Collection entries
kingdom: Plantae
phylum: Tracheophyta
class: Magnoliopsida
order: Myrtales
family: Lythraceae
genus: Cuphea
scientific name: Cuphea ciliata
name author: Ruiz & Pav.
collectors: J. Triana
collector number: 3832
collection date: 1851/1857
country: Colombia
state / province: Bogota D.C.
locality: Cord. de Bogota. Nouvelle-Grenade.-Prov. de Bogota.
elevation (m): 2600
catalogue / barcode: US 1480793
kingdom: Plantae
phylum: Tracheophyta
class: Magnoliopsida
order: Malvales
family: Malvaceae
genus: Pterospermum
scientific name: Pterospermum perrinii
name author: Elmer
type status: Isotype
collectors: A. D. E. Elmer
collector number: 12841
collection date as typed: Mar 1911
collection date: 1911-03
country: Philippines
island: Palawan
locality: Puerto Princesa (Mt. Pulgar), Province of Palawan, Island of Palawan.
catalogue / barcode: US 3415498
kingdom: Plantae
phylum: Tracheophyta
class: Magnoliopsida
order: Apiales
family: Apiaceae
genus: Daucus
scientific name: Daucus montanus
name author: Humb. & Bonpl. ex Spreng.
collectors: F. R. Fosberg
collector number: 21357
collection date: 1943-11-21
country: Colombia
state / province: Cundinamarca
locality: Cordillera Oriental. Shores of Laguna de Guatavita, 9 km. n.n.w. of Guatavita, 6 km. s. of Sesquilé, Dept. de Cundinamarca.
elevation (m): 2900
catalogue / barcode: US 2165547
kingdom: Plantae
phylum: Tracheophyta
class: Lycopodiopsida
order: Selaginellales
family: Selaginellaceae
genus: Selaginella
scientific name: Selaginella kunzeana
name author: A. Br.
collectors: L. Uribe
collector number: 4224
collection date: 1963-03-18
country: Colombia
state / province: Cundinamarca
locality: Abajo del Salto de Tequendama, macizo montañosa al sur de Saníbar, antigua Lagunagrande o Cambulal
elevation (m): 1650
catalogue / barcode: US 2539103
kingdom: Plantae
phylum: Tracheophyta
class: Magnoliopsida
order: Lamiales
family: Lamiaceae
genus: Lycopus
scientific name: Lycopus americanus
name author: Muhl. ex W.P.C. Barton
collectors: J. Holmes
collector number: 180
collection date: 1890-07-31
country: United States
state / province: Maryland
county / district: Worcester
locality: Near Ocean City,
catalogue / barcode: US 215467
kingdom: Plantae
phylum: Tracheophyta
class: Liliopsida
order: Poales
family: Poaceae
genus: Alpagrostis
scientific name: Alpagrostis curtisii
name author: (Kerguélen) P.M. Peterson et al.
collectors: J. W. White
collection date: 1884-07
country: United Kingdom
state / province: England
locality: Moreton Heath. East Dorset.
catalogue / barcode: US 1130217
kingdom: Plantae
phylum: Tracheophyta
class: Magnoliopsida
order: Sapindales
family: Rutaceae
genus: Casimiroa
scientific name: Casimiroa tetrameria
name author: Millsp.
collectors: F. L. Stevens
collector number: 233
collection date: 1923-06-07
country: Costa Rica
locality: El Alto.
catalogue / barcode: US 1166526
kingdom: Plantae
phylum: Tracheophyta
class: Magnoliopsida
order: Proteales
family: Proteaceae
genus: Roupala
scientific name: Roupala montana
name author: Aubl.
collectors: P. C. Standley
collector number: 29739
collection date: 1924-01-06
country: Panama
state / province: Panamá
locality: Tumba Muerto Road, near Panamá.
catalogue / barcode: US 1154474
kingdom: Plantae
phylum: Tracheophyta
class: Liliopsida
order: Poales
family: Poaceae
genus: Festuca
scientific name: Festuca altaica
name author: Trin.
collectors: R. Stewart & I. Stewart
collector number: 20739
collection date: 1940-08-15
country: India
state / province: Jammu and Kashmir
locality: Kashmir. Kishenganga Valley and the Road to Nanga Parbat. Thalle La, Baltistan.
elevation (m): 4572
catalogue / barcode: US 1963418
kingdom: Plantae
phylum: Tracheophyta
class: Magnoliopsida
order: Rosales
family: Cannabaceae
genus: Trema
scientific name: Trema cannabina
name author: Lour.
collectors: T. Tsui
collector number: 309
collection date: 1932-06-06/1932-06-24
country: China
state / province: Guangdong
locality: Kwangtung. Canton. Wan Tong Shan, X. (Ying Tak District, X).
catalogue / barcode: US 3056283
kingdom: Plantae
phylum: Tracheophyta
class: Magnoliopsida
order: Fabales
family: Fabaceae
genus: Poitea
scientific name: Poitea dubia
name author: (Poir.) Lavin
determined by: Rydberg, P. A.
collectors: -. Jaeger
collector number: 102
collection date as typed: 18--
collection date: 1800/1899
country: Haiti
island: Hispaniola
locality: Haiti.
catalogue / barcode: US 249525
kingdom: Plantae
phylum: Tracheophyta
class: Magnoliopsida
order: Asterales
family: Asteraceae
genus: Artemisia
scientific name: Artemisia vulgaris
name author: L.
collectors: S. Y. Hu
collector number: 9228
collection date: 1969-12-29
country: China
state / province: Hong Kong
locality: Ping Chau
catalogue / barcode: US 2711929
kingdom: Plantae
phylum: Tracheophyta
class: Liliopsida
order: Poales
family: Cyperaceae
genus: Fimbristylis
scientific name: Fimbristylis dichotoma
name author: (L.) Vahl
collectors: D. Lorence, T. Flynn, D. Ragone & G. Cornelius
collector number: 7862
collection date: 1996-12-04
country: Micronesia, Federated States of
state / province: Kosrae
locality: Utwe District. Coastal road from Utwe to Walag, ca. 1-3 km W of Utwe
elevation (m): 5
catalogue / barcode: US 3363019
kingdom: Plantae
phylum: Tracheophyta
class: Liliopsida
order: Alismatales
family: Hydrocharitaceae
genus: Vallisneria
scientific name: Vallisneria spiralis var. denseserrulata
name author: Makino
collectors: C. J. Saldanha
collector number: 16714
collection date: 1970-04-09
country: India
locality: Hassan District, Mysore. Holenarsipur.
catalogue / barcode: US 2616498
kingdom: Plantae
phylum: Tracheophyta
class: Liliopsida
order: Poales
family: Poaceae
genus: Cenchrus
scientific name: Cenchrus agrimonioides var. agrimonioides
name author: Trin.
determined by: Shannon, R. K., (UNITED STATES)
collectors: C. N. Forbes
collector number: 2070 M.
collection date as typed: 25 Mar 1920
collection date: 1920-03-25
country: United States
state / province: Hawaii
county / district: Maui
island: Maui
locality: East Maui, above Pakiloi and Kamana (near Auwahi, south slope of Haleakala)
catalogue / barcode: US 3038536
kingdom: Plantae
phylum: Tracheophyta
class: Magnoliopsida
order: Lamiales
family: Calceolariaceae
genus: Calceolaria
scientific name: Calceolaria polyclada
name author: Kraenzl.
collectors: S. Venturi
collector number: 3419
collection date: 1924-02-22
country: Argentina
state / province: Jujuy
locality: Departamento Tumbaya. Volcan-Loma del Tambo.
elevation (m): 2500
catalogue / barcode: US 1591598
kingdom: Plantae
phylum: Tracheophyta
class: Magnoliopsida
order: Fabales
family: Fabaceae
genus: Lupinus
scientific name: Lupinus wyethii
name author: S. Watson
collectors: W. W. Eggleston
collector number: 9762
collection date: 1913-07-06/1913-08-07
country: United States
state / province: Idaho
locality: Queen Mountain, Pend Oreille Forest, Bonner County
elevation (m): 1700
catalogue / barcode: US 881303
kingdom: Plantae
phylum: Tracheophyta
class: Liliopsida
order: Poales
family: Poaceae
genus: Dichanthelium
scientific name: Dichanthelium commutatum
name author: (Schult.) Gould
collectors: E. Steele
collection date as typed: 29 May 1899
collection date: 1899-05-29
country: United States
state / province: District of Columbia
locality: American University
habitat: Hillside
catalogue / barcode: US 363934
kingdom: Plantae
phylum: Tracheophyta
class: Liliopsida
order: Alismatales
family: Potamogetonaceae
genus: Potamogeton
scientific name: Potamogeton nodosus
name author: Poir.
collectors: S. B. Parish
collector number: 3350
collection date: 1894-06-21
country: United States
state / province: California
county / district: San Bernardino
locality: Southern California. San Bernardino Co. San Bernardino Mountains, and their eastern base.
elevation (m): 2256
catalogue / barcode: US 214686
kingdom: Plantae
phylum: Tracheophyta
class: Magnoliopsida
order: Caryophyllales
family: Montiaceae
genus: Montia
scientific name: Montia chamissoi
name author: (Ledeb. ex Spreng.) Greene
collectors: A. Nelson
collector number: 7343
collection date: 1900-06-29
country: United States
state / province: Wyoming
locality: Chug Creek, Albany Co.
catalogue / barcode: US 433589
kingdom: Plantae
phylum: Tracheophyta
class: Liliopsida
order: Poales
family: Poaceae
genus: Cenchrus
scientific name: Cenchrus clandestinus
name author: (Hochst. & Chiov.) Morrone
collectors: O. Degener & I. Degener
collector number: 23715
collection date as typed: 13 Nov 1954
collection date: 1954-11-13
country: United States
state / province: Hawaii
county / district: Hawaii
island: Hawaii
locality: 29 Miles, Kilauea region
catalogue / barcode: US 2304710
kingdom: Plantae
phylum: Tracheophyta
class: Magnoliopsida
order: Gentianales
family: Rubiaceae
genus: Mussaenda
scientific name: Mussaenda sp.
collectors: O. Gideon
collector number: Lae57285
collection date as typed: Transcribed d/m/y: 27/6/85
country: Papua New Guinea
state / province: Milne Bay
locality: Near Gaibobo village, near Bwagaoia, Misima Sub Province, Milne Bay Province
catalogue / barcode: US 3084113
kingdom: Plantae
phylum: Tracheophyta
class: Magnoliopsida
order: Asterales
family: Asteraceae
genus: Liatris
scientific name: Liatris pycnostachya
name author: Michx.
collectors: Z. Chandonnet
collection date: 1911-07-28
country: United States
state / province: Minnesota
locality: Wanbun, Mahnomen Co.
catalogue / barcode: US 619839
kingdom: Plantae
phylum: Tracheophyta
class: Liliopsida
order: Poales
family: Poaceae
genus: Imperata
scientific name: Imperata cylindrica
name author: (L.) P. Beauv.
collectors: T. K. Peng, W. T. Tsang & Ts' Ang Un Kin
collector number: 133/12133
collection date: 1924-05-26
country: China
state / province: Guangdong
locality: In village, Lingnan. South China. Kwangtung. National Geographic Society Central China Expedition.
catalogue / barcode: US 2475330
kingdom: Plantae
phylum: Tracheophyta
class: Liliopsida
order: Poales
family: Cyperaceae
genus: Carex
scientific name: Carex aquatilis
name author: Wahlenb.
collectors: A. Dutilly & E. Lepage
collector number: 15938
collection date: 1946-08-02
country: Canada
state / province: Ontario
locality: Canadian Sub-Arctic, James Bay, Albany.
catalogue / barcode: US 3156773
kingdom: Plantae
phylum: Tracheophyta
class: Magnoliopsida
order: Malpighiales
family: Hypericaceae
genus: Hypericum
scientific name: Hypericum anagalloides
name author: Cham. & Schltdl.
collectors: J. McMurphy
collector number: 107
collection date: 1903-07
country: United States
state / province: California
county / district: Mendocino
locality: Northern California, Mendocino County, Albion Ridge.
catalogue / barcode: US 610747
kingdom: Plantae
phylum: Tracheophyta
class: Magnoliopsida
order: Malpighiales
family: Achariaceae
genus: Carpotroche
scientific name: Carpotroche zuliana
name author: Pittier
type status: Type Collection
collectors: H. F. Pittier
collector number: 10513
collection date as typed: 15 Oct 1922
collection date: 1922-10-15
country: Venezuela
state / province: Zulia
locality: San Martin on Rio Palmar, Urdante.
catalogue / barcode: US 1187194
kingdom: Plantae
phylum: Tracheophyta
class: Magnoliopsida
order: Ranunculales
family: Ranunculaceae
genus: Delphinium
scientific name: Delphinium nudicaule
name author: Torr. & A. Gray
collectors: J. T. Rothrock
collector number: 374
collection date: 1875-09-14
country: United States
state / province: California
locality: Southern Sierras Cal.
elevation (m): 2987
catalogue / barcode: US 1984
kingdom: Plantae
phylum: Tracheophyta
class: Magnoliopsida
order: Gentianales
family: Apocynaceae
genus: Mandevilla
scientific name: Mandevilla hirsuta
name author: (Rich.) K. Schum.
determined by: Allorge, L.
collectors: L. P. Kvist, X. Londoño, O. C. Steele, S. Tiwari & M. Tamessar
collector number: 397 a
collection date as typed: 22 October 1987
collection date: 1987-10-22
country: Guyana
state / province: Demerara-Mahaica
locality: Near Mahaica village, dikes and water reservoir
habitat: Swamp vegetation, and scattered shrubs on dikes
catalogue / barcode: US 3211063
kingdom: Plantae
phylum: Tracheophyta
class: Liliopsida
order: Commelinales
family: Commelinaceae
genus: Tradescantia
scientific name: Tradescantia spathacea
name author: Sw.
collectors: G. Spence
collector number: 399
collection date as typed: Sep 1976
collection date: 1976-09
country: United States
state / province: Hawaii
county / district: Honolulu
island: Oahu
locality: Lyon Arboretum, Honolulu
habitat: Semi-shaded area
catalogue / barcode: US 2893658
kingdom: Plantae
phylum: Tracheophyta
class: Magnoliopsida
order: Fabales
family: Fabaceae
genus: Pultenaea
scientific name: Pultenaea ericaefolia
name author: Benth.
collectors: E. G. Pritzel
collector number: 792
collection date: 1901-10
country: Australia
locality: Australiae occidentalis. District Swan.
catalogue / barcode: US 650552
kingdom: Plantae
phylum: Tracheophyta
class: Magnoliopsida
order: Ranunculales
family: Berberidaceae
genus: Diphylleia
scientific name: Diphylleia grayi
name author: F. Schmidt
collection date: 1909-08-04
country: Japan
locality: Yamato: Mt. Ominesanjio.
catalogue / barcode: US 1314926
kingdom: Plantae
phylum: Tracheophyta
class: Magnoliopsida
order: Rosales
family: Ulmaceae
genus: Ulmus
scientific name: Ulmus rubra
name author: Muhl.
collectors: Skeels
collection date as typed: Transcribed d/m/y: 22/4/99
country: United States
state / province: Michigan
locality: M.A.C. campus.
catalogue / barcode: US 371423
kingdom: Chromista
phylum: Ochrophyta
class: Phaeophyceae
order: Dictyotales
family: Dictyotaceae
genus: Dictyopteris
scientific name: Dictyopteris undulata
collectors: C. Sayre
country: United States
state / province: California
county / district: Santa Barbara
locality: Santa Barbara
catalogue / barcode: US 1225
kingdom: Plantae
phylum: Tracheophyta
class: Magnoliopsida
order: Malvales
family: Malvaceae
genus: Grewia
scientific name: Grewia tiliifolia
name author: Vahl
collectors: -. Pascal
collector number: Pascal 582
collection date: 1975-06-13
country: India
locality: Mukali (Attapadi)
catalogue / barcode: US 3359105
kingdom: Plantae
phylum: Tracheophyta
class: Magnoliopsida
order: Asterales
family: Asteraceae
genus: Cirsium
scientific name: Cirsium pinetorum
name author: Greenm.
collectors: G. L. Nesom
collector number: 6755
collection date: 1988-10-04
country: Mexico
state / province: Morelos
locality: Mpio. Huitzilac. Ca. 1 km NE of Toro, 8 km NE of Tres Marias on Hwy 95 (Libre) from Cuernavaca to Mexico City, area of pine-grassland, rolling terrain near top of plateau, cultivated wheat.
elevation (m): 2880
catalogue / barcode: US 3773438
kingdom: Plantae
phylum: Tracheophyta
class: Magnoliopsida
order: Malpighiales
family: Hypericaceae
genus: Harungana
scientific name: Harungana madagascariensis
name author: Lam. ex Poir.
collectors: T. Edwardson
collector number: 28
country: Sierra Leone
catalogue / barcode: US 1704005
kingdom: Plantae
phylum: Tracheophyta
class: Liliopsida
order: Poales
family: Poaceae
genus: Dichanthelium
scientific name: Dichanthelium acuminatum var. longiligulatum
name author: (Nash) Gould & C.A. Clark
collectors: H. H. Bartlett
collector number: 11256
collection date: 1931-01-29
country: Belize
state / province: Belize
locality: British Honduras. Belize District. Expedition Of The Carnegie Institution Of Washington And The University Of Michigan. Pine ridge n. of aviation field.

Exercise:
Reproduce the data word for word, from its first line through the line containing "collection date as typed: Mar 1911".

Answer below:
kingdom: Plantae
phylum: Tracheophyta
class: Magnoliopsida
order: Myrtales
family: Lythraceae
genus: Cuphea
scientific name: Cuphea ciliata
name author: Ruiz & Pav.
collectors: J. Triana
collector number: 3832
collection date: 1851/1857
country: Colombia
state / province: Bogota D.C.
locality: Cord. de Bogota. Nouvelle-Grenade.-Prov. de Bogota.
elevation (m): 2600
catalogue / barcode: US 1480793
kingdom: Plantae
phylum: Tracheophyta
class: Magnoliopsida
order: Malvales
family: Malvaceae
genus: Pterospermum
scientific name: Pterospermum perrinii
name author: Elmer
type status: Isotype
collectors: A. D. E. Elmer
collector number: 12841
collection date as typed: Mar 1911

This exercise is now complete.